### Instructions for the task
The result should be every line of the listing that holds the word "shoulder".

(Beginning of Source material)

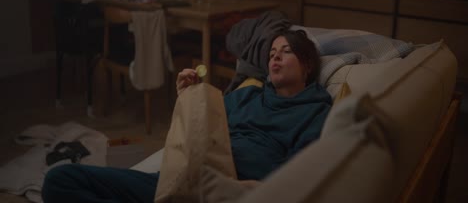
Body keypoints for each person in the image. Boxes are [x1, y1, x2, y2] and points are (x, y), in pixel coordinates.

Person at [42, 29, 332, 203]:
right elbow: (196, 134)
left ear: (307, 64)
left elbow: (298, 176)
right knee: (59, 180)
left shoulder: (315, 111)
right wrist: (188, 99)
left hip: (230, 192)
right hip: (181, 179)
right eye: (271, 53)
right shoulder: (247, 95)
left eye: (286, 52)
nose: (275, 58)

(End of Source material)
(Beginning of Source material)

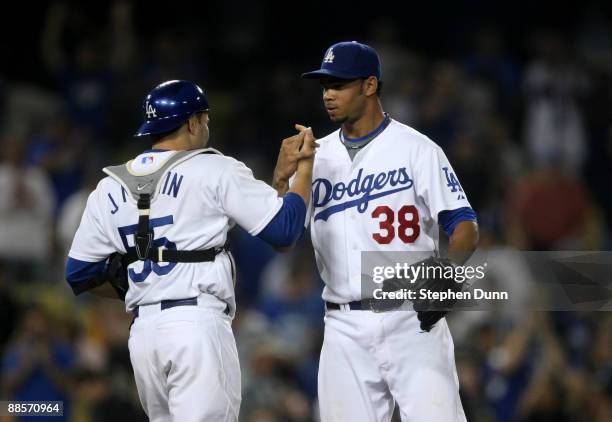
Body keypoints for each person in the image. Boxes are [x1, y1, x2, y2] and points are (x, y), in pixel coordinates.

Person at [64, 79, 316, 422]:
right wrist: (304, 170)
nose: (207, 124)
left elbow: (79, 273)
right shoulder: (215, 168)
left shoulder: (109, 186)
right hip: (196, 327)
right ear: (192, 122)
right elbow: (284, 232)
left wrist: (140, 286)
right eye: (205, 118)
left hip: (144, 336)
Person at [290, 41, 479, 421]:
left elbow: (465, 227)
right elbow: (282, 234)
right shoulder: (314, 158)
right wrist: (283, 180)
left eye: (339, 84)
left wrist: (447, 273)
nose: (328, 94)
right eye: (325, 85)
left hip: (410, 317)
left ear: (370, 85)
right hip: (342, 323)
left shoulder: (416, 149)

(End of Source material)

### Answer to this task
left shoulder: (315, 111)
right shoulder: (247, 95)
right shoulder: (215, 168)
left shoulder: (109, 186)
right shoulder: (314, 158)
left shoulder: (416, 149)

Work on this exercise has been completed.